[Dataset extract — start]

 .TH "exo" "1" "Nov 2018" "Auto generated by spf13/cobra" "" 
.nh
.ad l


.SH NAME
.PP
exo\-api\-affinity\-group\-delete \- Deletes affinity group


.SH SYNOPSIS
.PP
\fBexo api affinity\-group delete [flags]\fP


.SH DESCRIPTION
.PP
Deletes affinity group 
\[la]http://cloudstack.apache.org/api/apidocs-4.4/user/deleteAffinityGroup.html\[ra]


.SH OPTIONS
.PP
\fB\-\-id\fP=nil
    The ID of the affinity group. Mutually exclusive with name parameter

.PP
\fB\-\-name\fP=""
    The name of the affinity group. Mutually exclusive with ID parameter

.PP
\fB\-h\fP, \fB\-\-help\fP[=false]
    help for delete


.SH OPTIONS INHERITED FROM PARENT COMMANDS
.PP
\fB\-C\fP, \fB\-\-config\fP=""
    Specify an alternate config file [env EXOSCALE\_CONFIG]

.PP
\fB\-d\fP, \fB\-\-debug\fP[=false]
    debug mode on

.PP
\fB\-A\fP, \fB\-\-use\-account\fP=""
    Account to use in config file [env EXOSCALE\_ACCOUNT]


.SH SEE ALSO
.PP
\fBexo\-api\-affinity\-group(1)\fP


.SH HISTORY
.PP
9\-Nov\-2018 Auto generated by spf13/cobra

[Dataset extract — finish]
[Dataset extract — start]

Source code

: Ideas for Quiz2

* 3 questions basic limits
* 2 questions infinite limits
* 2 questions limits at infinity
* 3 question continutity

[Dataset extract — finish]

Task statement → State the number of lines in the listing that include the word "Auto", without any other text.

Solution to the exercise → 2